Synopsis of Undergraduate Dissertation project

Inferring gene regulatory networks and gene expression profiles from cell lines of human origin by using functional analysis

Αιμίλιος - Χρήστος Σιμούδης

The gene regulatory networks play a central role in systems biology. Many cell processes are organized as a network of interacting units. These units represent sets of genes that are coregulated in response to different conditions. The function of most genes of these sets is the production of transcription factors, proteins with a key role in regulating the expression of other genes and therefore the different physiological, biochemical and molecular processes.
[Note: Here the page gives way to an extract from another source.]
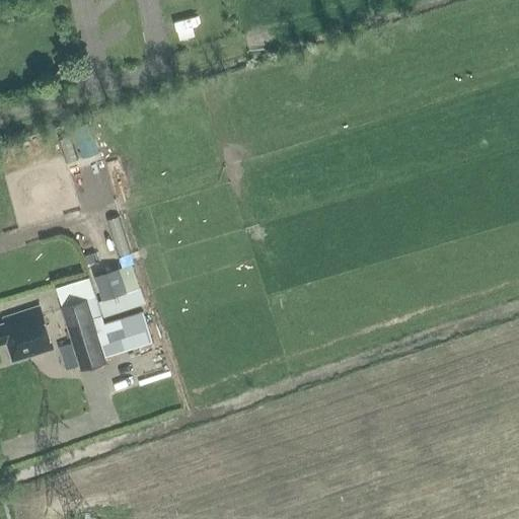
[(62,65),(54,77),(64,85),(73,73),(62,65)]
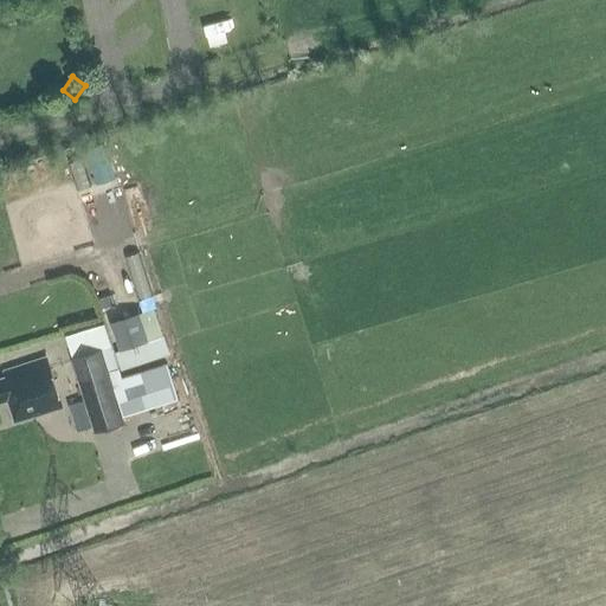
[(153,295),(141,251),(127,255),(140,298),(153,295)]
On the basis that they play an important role in gene regulation, transcription factors have been associated with various diseases. In this work, we performed functional analysis of gene regulatory networks. We worked initially with raw data, that is the genes that appeared in certain cell lines of human origin we chose. These genes were derived from abnormal conditions and one of our tasks was to compare them with the normal ones by observing the percentage of their expression. Using the RNEA (Regulatory Network Enrichment Analysis) and additional data concerning molecular pathways from the KEGG and GO databases, we created gene regulatory networks from these genes, for each cell line, in order to extract the functional properties of these networks and create gene expression profiles.

The construction of gene regulatory networks can be defined as the process of identifying the interactions of genes from experimental data using computational analysis. Next, we performed visualization and processing of the inferred gene regulatory networks with the help of Cytoscape, a special platform for the visualization of such networks and their integration with gene expression profile. Then, by receiving all nodes (genes) from the respective networks we made heat maps in order to observe what paths, in which the genes belonged, were enriched in total. Finally, we performed pairwise comparison of the networks, using the genes that showed high expression rate (master regulators), so as to create a tree of distances in which every cell line is represented.

The objective was to observe, taking into consideration gene expression profiles from the literature, the degree of similarity between the various cell lines, hence the similarity between the gene regulatory networks. Overall, we tried to extract useful biological information out of these networks and draw conclusions about the impact of several gene regulators on the pathogenesis of several diseases.